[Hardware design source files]
⁂
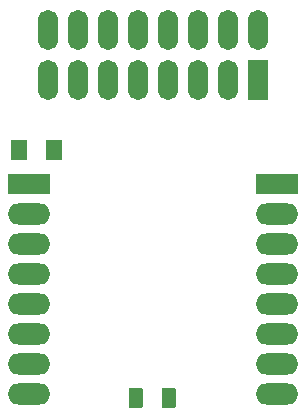
<source format=gts>
G04 #@! TF.GenerationSoftware,KiCad,Pcbnew,7.0.10-1.fc39*
G04 #@! TF.CreationDate,2024-03-02T06:46:17-08:00*
G04 #@! TF.ProjectId,mikrobus-pmod-adapt,6d696b72-6f62-4757-932d-706d6f642d61,rev?*
G04 #@! TF.SameCoordinates,Original*
G04 #@! TF.FileFunction,Soldermask,Top*
G04 #@! TF.FilePolarity,Negative*
%FSLAX46Y46*%
G04 Gerber Fmt 4.6, Leading zero omitted, Abs format (unit mm)*
G04 Created by KiCad (PCBNEW 7.0.10-1.fc39) date 2024-03-02 06:46:17*
%MOMM*%
%LPD*%
G01*
G04 APERTURE LIST*
G04 Aperture macros list*
%AMRoundRect*
0 Rectangle with rounded corners*
0 $1 Rounding radius*
0 $2 $3 $4 $5 $6 $7 $8 $9 X,Y pos of 4 corners*
0 Add a 4 corners polygon primitive as box body*
4,1,4,$2,$3,$4,$5,$6,$7,$8,$9,$2,$3,0*
0 Add four circle primitives for the rounded corners*
1,1,$1+$1,$2,$3*
1,1,$1+$1,$4,$5*
1,1,$1+$1,$6,$7*
1,1,$1+$1,$8,$9*
0 Add four rect primitives between the rounded corners*
20,1,$1+$1,$2,$3,$4,$5,0*
20,1,$1+$1,$4,$5,$6,$7,0*
20,1,$1+$1,$6,$7,$8,$9,0*
20,1,$1+$1,$8,$9,$2,$3,0*%
G04 Aperture macros list end*
%ADD10R,3.600000X1.800000*%
%ADD11O,3.600000X1.800000*%
%ADD12R,1.700000X3.400000*%
%ADD13O,1.700000X3.400000*%
%ADD14RoundRect,0.250001X0.462499X0.624999X-0.462499X0.624999X-0.462499X-0.624999X0.462499X-0.624999X0*%
%ADD15RoundRect,0.250000X-0.375000X-0.625000X0.375000X-0.625000X0.375000X0.625000X-0.375000X0.625000X0*%
G04 APERTURE END LIST*
D10*
G04 #@! TO.C,U1*
X89470000Y-93650000D03*
D11*
X89470000Y-96190000D03*
X89470000Y-98730000D03*
X89470000Y-101270000D03*
X89470000Y-103810000D03*
X89470000Y-106350000D03*
X89470000Y-108890000D03*
X89470000Y-111430000D03*
D10*
X110530000Y-93650000D03*
D11*
X110530000Y-96190000D03*
X110530000Y-98730000D03*
X110530000Y-101270000D03*
X110530000Y-103810000D03*
X110530000Y-106350000D03*
X110530000Y-108890000D03*
X110530000Y-111430000D03*
G04 #@! TD*
D12*
G04 #@! TO.C,J2*
X108890000Y-84845000D03*
D13*
X106350000Y-84845000D03*
X103810000Y-84845000D03*
X101270000Y-84845000D03*
X98730000Y-84845000D03*
X96190000Y-84845000D03*
X93650000Y-84845000D03*
X91110000Y-84845000D03*
X108890000Y-80605000D03*
X106350000Y-80605000D03*
X103810000Y-80605000D03*
X101270000Y-80605000D03*
X98730000Y-80605000D03*
X96190000Y-80605000D03*
X93650000Y-80605000D03*
X91110000Y-80605000D03*
G04 #@! TD*
D14*
G04 #@! TO.C,C1*
X91657500Y-90805000D03*
X88682500Y-90805000D03*
G04 #@! TD*
D15*
G04 #@! TO.C,LED1*
X98600000Y-111760000D03*
X101400000Y-111760000D03*
G04 #@! TD*
M02*

</source>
⁂
_PROBLEM_
With all pictures removed, reproduce the lines from the top of the entries above through the line containing "X110530000Y-106350000D03*", exactly as written.

_ANSWER SECTION_
<source format=gts>
G04 #@! TF.GenerationSoftware,KiCad,Pcbnew,7.0.10-1.fc39*
G04 #@! TF.CreationDate,2024-03-02T06:46:17-08:00*
G04 #@! TF.ProjectId,mikrobus-pmod-adapt,6d696b72-6f62-4757-932d-706d6f642d61,rev?*
G04 #@! TF.SameCoordinates,Original*
G04 #@! TF.FileFunction,Soldermask,Top*
G04 #@! TF.FilePolarity,Negative*
%FSLAX46Y46*%
G04 Gerber Fmt 4.6, Leading zero omitted, Abs format (unit mm)*
G04 Created by KiCad (PCBNEW 7.0.10-1.fc39) date 2024-03-02 06:46:17*
%MOMM*%
%LPD*%
G01*
G04 APERTURE LIST*
G04 Aperture macros list*
%AMRoundRect*
0 Rectangle with rounded corners*
0 $1 Rounding radius*
0 $2 $3 $4 $5 $6 $7 $8 $9 X,Y pos of 4 corners*
0 Add a 4 corners polygon primitive as box body*
4,1,4,$2,$3,$4,$5,$6,$7,$8,$9,$2,$3,0*
0 Add four circle primitives for the rounded corners*
1,1,$1+$1,$2,$3*
1,1,$1+$1,$4,$5*
1,1,$1+$1,$6,$7*
1,1,$1+$1,$8,$9*
0 Add four rect primitives between the rounded corners*
20,1,$1+$1,$2,$3,$4,$5,0*
20,1,$1+$1,$4,$5,$6,$7,0*
20,1,$1+$1,$6,$7,$8,$9,0*
20,1,$1+$1,$8,$9,$2,$3,0*%
G04 Aperture macros list end*
%ADD10R,3.600000X1.800000*%
%ADD11O,3.600000X1.800000*%
%ADD12R,1.700000X3.400000*%
%ADD13O,1.700000X3.400000*%
%ADD14RoundRect,0.250001X0.462499X0.624999X-0.462499X0.624999X-0.462499X-0.624999X0.462499X-0.624999X0*%
%ADD15RoundRect,0.250000X-0.375000X-0.625000X0.375000X-0.625000X0.375000X0.625000X-0.375000X0.625000X0*%
G04 APERTURE END LIST*
D10*
G04 #@! TO.C,U1*
X89470000Y-93650000D03*
D11*
X89470000Y-96190000D03*
X89470000Y-98730000D03*
X89470000Y-101270000D03*
X89470000Y-103810000D03*
X89470000Y-106350000D03*
X89470000Y-108890000D03*
X89470000Y-111430000D03*
D10*
X110530000Y-93650000D03*
D11*
X110530000Y-96190000D03*
X110530000Y-98730000D03*
X110530000Y-101270000D03*
X110530000Y-103810000D03*
X110530000Y-106350000D03*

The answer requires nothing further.